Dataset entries

Content starts

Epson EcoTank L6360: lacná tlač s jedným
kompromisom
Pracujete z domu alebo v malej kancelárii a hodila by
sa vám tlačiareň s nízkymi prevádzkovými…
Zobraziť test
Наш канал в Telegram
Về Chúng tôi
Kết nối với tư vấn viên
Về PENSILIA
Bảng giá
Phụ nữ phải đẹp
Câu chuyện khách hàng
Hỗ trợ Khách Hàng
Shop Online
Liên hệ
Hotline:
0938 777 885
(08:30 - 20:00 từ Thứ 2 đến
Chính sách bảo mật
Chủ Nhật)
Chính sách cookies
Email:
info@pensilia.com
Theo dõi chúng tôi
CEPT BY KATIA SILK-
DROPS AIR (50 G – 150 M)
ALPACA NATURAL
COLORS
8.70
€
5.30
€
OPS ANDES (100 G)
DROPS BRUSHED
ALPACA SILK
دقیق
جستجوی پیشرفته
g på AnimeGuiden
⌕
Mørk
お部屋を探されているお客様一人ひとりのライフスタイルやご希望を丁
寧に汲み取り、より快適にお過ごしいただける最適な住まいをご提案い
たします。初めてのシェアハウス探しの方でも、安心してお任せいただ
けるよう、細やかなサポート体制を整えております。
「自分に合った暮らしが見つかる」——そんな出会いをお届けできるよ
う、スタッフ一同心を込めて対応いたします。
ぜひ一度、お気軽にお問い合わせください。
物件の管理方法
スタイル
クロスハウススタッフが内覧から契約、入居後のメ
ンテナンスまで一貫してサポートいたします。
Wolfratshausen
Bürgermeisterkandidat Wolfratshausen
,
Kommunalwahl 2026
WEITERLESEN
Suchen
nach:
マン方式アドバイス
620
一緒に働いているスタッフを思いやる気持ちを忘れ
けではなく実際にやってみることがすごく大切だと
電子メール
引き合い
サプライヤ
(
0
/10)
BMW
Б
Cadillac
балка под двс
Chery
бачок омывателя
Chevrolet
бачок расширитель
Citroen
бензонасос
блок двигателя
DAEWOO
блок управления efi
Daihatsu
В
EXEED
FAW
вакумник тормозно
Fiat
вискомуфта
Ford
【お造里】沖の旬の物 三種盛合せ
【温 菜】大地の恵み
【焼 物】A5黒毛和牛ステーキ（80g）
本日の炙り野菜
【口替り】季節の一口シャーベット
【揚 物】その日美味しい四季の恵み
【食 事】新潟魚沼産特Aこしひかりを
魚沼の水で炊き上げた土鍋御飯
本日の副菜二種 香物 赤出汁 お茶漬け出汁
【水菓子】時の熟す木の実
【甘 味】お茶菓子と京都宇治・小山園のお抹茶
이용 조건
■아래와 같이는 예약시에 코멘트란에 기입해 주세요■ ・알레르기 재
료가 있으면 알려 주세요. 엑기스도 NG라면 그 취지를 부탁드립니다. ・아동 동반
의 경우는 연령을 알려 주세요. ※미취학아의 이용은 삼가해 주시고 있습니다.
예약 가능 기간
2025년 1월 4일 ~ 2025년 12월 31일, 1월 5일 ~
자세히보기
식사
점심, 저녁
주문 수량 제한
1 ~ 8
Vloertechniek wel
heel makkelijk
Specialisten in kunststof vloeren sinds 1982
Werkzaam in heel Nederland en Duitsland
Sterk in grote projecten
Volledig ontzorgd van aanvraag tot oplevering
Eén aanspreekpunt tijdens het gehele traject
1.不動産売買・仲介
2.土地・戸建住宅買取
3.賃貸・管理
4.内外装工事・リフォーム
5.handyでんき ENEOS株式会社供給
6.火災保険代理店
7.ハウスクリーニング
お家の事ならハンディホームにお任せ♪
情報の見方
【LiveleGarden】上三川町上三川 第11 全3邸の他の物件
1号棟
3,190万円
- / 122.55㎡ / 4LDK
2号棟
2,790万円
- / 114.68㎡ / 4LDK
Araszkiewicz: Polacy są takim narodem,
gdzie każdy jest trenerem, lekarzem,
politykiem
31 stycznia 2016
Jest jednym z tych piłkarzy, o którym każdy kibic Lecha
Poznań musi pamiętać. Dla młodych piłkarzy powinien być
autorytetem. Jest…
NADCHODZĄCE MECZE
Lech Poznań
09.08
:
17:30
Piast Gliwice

Content ends

• _Goal of the exercise_: Rewrite all of the lines above, changing "Shop Online" to "Online Store" and leaving every other word unchanged.

• _Answer for this exercise_:
Epson EcoTank L6360: lacná tlač s jedným
kompromisom
Pracujete z domu alebo v malej kancelárii a hodila by
sa vám tlačiareň s nízkymi prevádzkovými…
Zobraziť test
Наш канал в Telegram
Về Chúng tôi
Kết nối với tư vấn viên
Về PENSILIA
Bảng giá
Phụ nữ phải đẹp
Câu chuyện khách hàng
Hỗ trợ Khách Hàng
Online Store
Liên hệ
Hotline:
0938 777 885
(08:30 - 20:00 từ Thứ 2 đến
Chính sách bảo mật
Chủ Nhật)
Chính sách cookies
Email:
info@pensilia.com
Theo dõi chúng tôi
CEPT BY KATIA SILK-
DROPS AIR (50 G – 150 M)
ALPACA NATURAL
COLORS
8.70
€
5.30
€
OPS ANDES (100 G)
DROPS BRUSHED
ALPACA SILK
دقیق
جستجوی پیشرفته
g på AnimeGuiden
⌕
Mørk
お部屋を探されているお客様一人ひとりのライフスタイルやご希望を丁
寧に汲み取り、より快適にお過ごしいただける最適な住まいをご提案い
たします。初めてのシェアハウス探しの方でも、安心してお任せいただ
けるよう、細やかなサポート体制を整えております。
「自分に合った暮らしが見つかる」——そんな出会いをお届けできるよ
う、スタッフ一同心を込めて対応いたします。
ぜひ一度、お気軽にお問い合わせください。
物件の管理方法
スタイル
クロスハウススタッフが内覧から契約、入居後のメ
ンテナンスまで一貫してサポートいたします。
Wolfratshausen
Bürgermeisterkandidat Wolfratshausen
,
Kommunalwahl 2026
WEITERLESEN
Suchen
nach:
マン方式アドバイス
620
一緒に働いているスタッフを思いやる気持ちを忘れ
けではなく実際にやってみることがすごく大切だと
電子メール
引き合い
サプライヤ
(
0
/10)
BMW
Б
Cadillac
балка под двс
Chery
бачок омывателя
Chevrolet
бачок расширитель
Citroen
бензонасос
блок двигателя
DAEWOO
блок управления efi
Daihatsu
В
EXEED
FAW
вакумник тормозно
Fiat
вискомуфта
Ford
【お造里】沖の旬の物 三種盛合せ
【温 菜】大地の恵み
【焼 物】A5黒毛和牛ステーキ（80g）
本日の炙り野菜
【口替り】季節の一口シャーベット
【揚 物】その日美味しい四季の恵み
【食 事】新潟魚沼産特Aこしひかりを
魚沼の水で炊き上げた土鍋御飯
本日の副菜二種 香物 赤出汁 お茶漬け出汁
【水菓子】時の熟す木の実
【甘 味】お茶菓子と京都宇治・小山園のお抹茶
이용 조건
■아래와 같이는 예약시에 코멘트란에 기입해 주세요■ ・알레르기 재
료가 있으면 알려 주세요. 엑기스도 NG라면 그 취지를 부탁드립니다. ・아동 동반
의 경우는 연령을 알려 주세요. ※미취학아의 이용은 삼가해 주시고 있습니다.
예약 가능 기간
2025년 1월 4일 ~ 2025년 12월 31일, 1월 5일 ~
자세히보기
식사
점심, 저녁
주문 수량 제한
1 ~ 8
Vloertechniek wel
heel makkelijk
Specialisten in kunststof vloeren sinds 1982
Werkzaam in heel Nederland en Duitsland
Sterk in grote projecten
Volledig ontzorgd van aanvraag tot oplevering
Eén aanspreekpunt tijdens het gehele traject
1.不動産売買・仲介
2.土地・戸建住宅買取
3.賃貸・管理
4.内外装工事・リフォーム
5.handyでんき ENEOS株式会社供給
6.火災保険代理店
7.ハウスクリーニング
お家の事ならハンディホームにお任せ♪
情報の見方
【LiveleGarden】上三川町上三川 第11 全3邸の他の物件
1号棟
3,190万円
- / 122.55㎡ / 4LDK
2号棟
2,790万円
- / 114.68㎡ / 4LDK
Araszkiewicz: Polacy są takim narodem,
gdzie każdy jest trenerem, lekarzem,
politykiem
31 stycznia 2016
Jest jednym z tych piłkarzy, o którym każdy kibic Lecha
Poznań musi pamiętać. Dla młodych piłkarzy powinien być
autorytetem. Jest…
NADCHODZĄCE MECZE
Lech Poznań
09.08
:
17:30
Piast Gliwice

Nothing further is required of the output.